How much riding do you do on a loose rein, meaning no contact at all? I was just reading about this: every time you unnecessarily ride with contact (standing there yakking, going to arena from barn, trail riding, etc.) you're ruining horse's mouth! The major part of riding should be on a truly loose rein. Giving your horse that 80-90% of the time you're with it, as well as not leading horse with the taut lead/rein, will do wonders for its mouth.
     
    04-23-2010, 03:53 PM
  #7
Started
Sorry to double, but my edit functions are covered by a pop-up I can't get rid of: in longeing, I hope she's not on hardpack! She needs well-banked perimeter for her balance & body. Plus, only your pony can teach you! You want to be with your pony, instinctively, not on top of it doing what somebody else says to do, to your intellect. There's lots of free info online that I think'd be helpful, too. Good luck!
     
    04-23-2010, 05:02 PM
  #8
Foal
Quote:
Originally Posted by Northern    
How much riding do you do on a loose rein, meaning no contact at all? I was just reading about this: every time you unnecessarily ride with contact (standing there yakking, going to arena from barn, trail riding, etc.) you're ruining horse's mouth! The major part of riding should be on a truly loose rein. Giving your horse that 80-90% of the time you're with it, as well as not leading horse with the taut lead/rein, will do wonders for its mouth.
:roll:
     
    04-23-2010, 11:42 PM
  #9
Foal
Lol
Posted via Mobile Device
     
    04-24-2010, 01:58 PM
  #10
Foal
Thank you Rule of Reason, your answer made me realise that whilst I am making things worse at the minute, there are ways to improve things which is definitely a positive thought and which I am definitely going to continue with!!!

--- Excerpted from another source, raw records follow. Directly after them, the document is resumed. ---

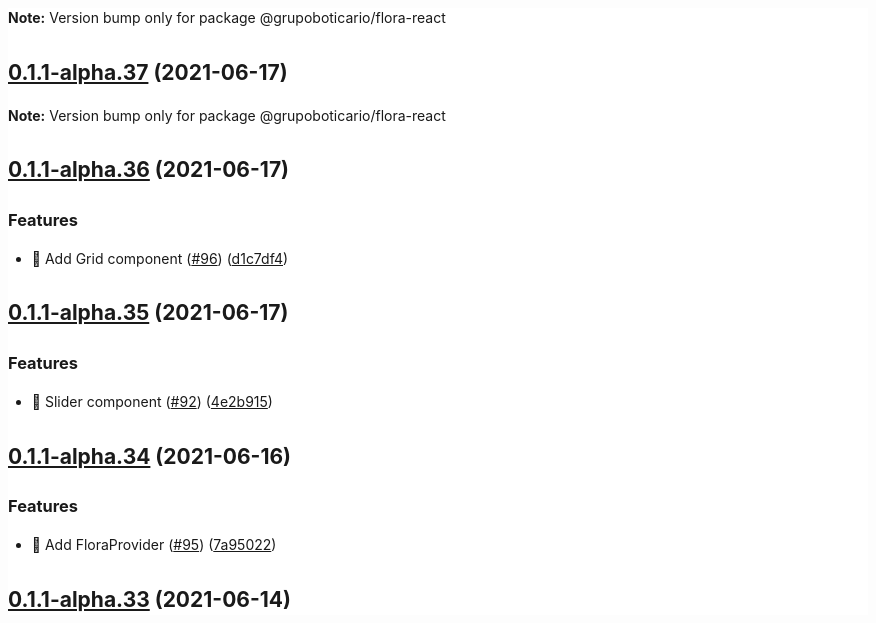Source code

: **Note:** Version bump only for package @grupoboticario/flora-react





## [0.1.1-alpha.37](https://github.com/grupoboticario/flora/compare/@grupoboticario/flora-react@0.1.1-alpha.36...@grupoboticario/flora-react@0.1.1-alpha.37) (2021-06-17)

**Note:** Version bump only for package @grupoboticario/flora-react





## [0.1.1-alpha.36](https://github.com/grupoboticario/flora/compare/@grupoboticario/flora-react@0.1.1-alpha.35...@grupoboticario/flora-react@0.1.1-alpha.36) (2021-06-17)


### Features

* 🎸 Add Grid component  ([#96](https://github.com/grupoboticario/flora/issues/96)) ([d1c7df4](https://github.com/grupoboticario/flora/commit/d1c7df4c4b84e3b126c6b9c686e5a12dbfbf0de4))





## [0.1.1-alpha.35](https://github.com/grupoboticario/flora/compare/@grupoboticario/flora-react@0.1.1-alpha.34...@grupoboticario/flora-react@0.1.1-alpha.35) (2021-06-17)


### Features

* 🎸  Slider component ([#92](https://github.com/grupoboticario/flora/issues/92)) ([4e2b915](https://github.com/grupoboticario/flora/commit/4e2b915f8f7170caa75b149f1ea39d08f0c30c80))





## [0.1.1-alpha.34](https://github.com/grupoboticario/flora/compare/@grupoboticario/flora-react@0.1.1-alpha.33...@grupoboticario/flora-react@0.1.1-alpha.34) (2021-06-16)


### Features

* 🎸 Add FloraProvider ([#95](https://github.com/grupoboticario/flora/issues/95)) ([7a95022](https://github.com/grupoboticario/flora/commit/7a95022dbb76c77c9373c801f16fbf32a0e99239))





## [0.1.1-alpha.33](https://github.com/grupoboticario/flora/compare/@grupoboticario/flora-react@0.1.1-alpha.32...@grupoboticario/flora-react@0.1.1-alpha.33) (2021-06-14)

And yes, my instructor does tell me to use half-halts to slow her down,and to have a contact so there is no slack in the reins, and use half-halts to steady the pace which I understand the concept of and do use them and will just take it slowly until im happy with it walk and then trot before I head to the canter!
And I do know exactly what you mean about how long these faults take to get rid of; considering I feel like this came on overnight!

And to be honest, I do the majoirty of my walk on a long rein, but with my horse, even when I first got her and she was an angel to ride(without me being awful with my hands) she needed you to have a feel on the reins, a contact with her mouth. Not so much that she needs your hands to balance with as she was and still is light in the mouth but needs you there for support. Well I personally think anyway and as did my instructor who has ridden her a few times. I know the importance of not being overly harsh on the mouth so as to make it 'dead' but think you have to alter this to each horse?? I know I horse who does not like contact AT ALL with his mouth and will go in a steady, lovely pace and turn, slow and speed up on a loose rein but not all will!